Collected data:
◆ ◆ ◆ ◆ ◆

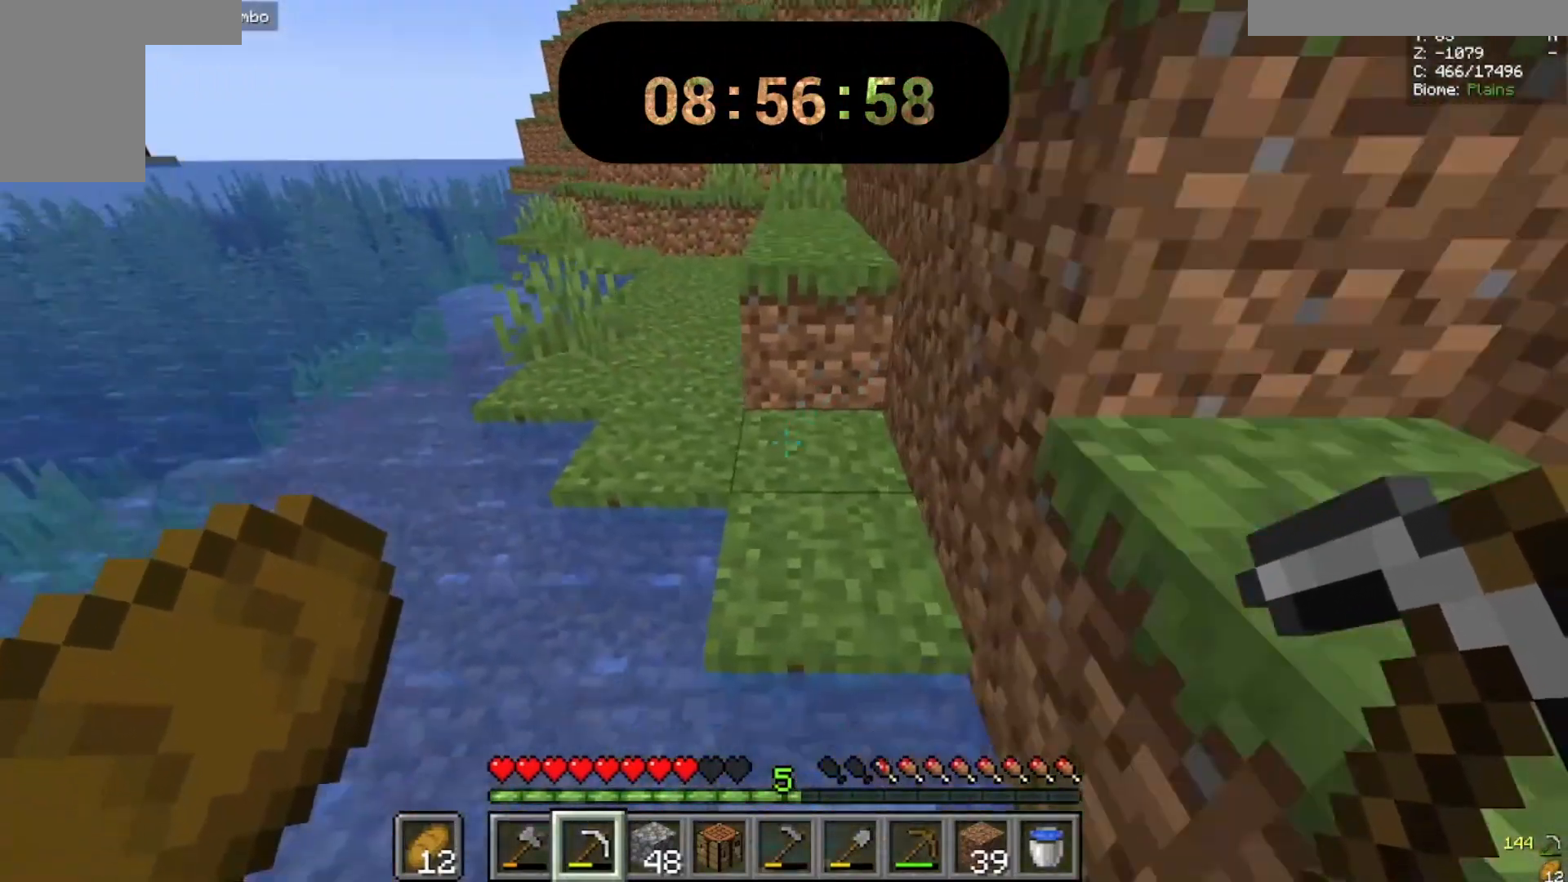
{"keys": ["d", "space", "w"], "mouse": [], "events": [[67, "a", "up"], [167, "d", "down"]]}
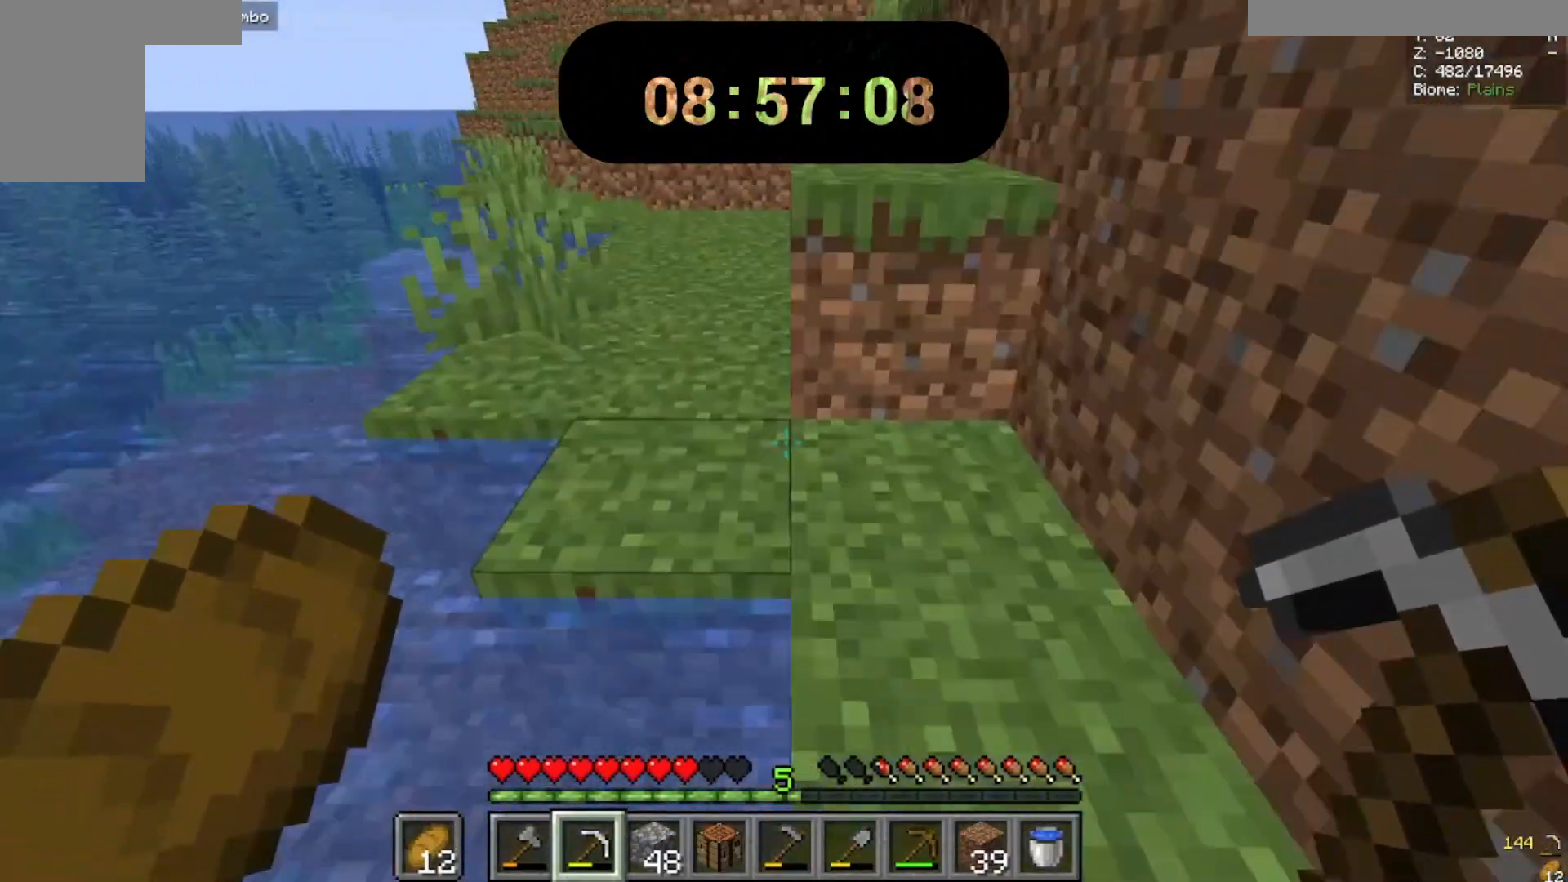
{"keys": [], "mouse": [], "events": [[100, "d", "up"], [267, "space", "up"], [267, "w", "up"]]}
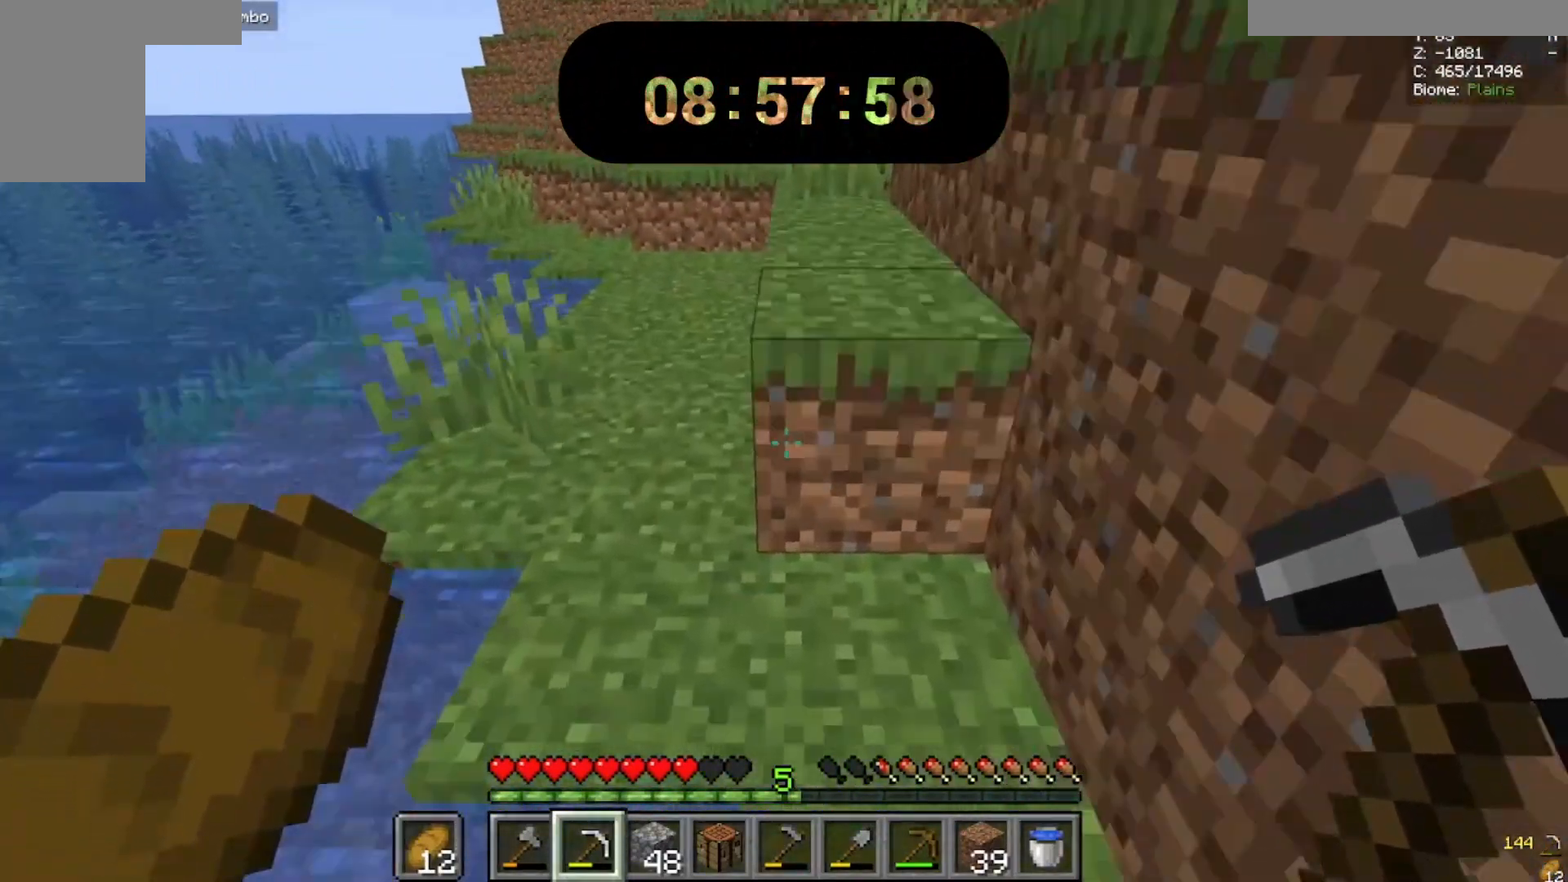
{"keys": [], "mouse": [], "events": []}
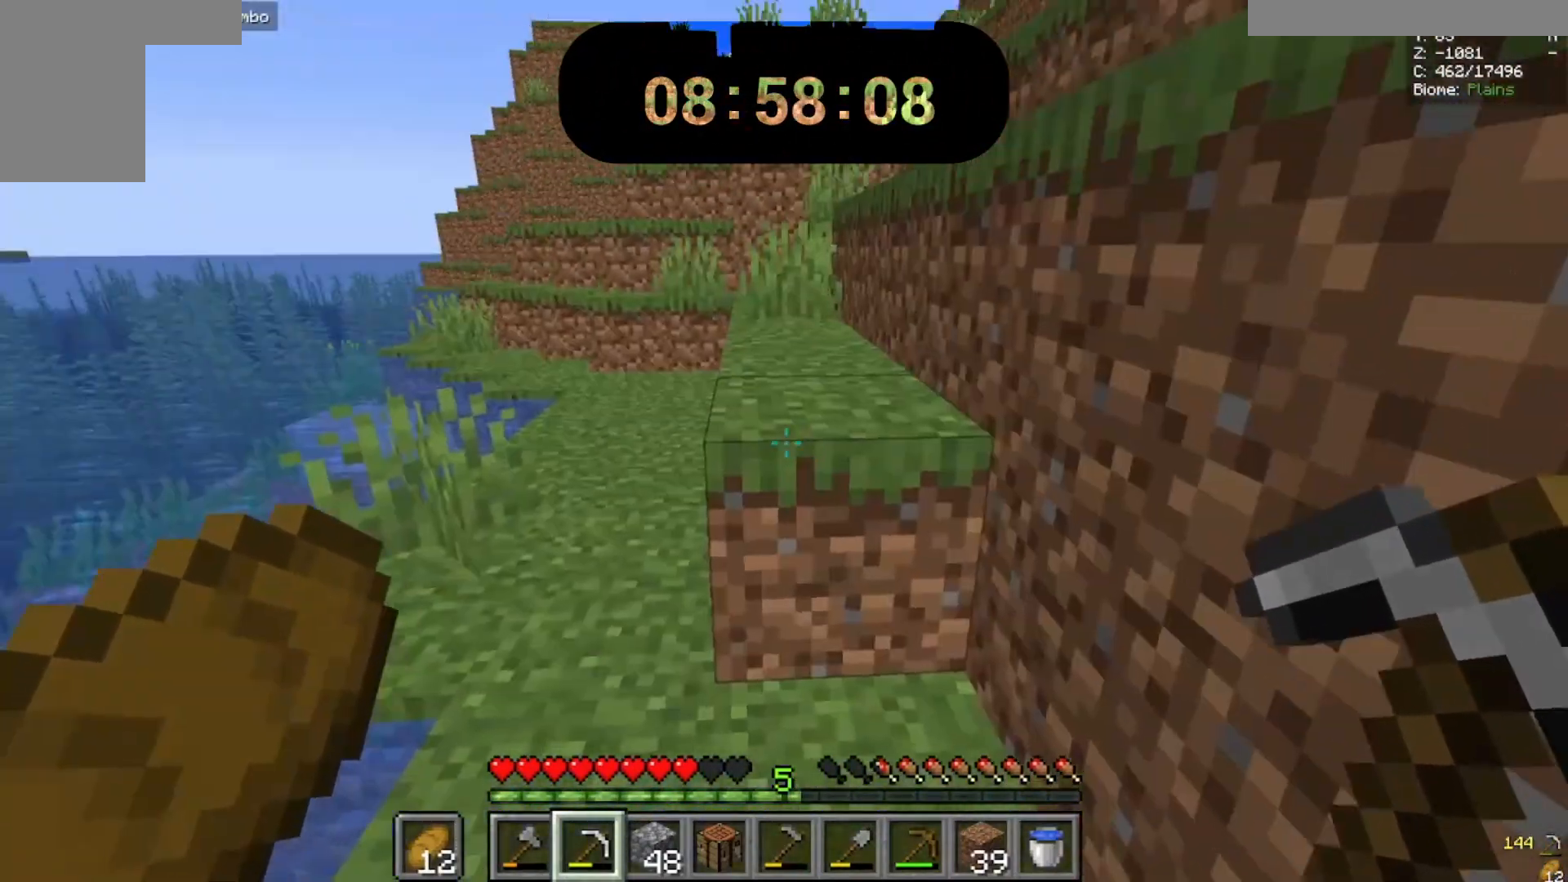
{"keys": ["w"], "mouse": [], "events": [[333, "w", "down"]]}
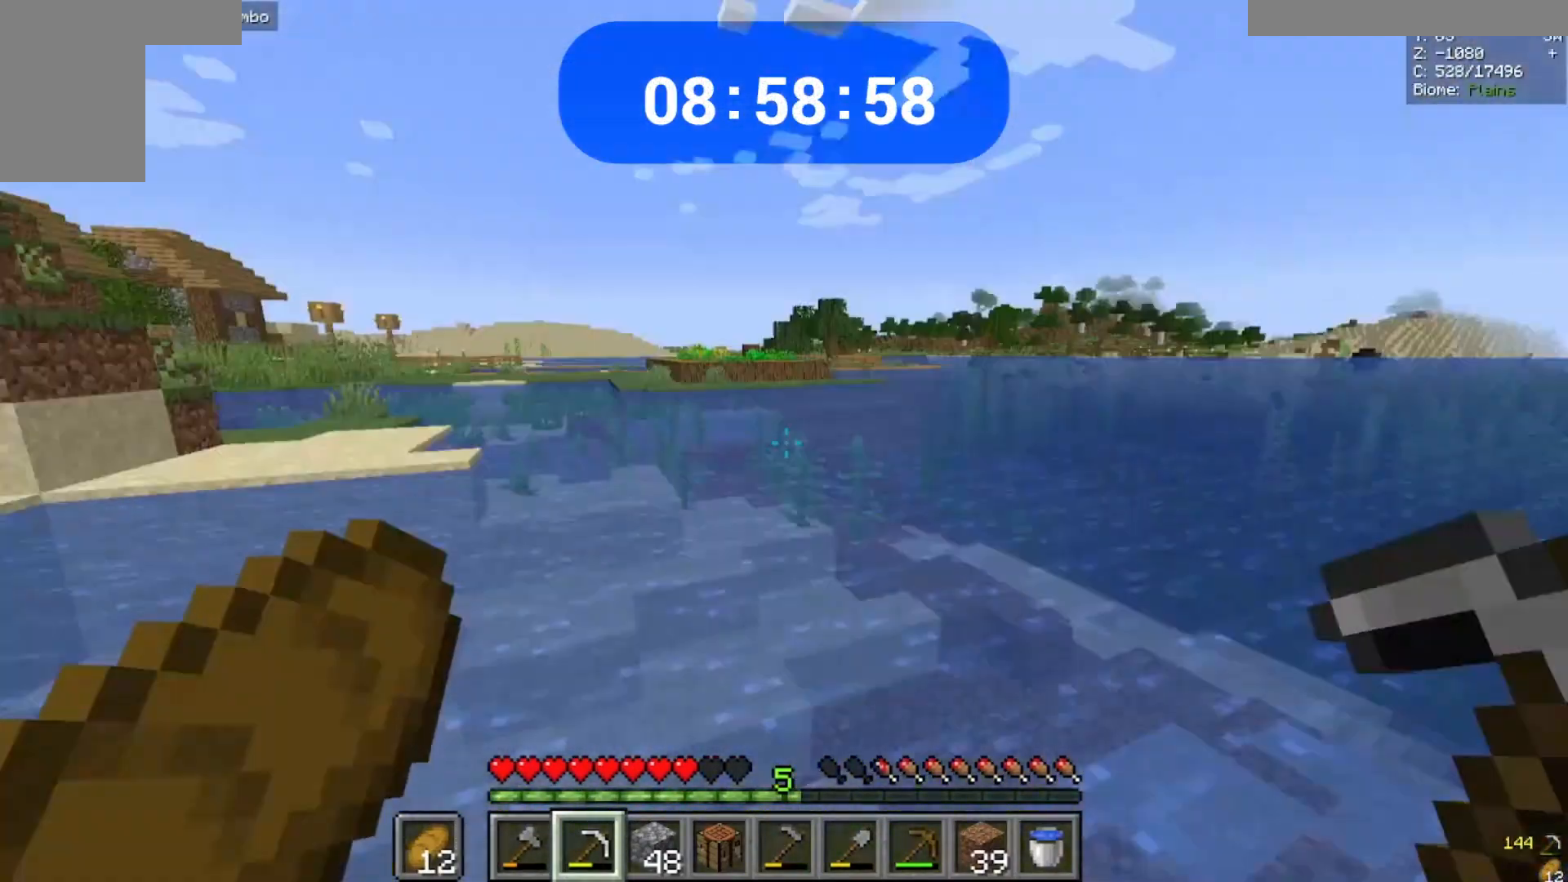
{"keys": ["space", "w"], "mouse": [], "events": [[200, "space", "down"]]}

◆ ◆ ◆ ◆ ◆

Task instructions: Each line above should be written out again exactly, without any image.

Solution to the problem:
{"keys": ["d", "space", "w"], "mouse": [], "events": [[67, "a", "up"], [167, "d", "down"]]}
{"keys": [], "mouse": [], "events": [[100, "d", "up"], [267, "space", "up"], [267, "w", "up"]]}
{"keys": [], "mouse": [], "events": []}
{"keys": ["w"], "mouse": [], "events": [[333, "w", "down"]]}
{"keys": ["space", "w"], "mouse": [], "events": [[200, "space", "down"]]}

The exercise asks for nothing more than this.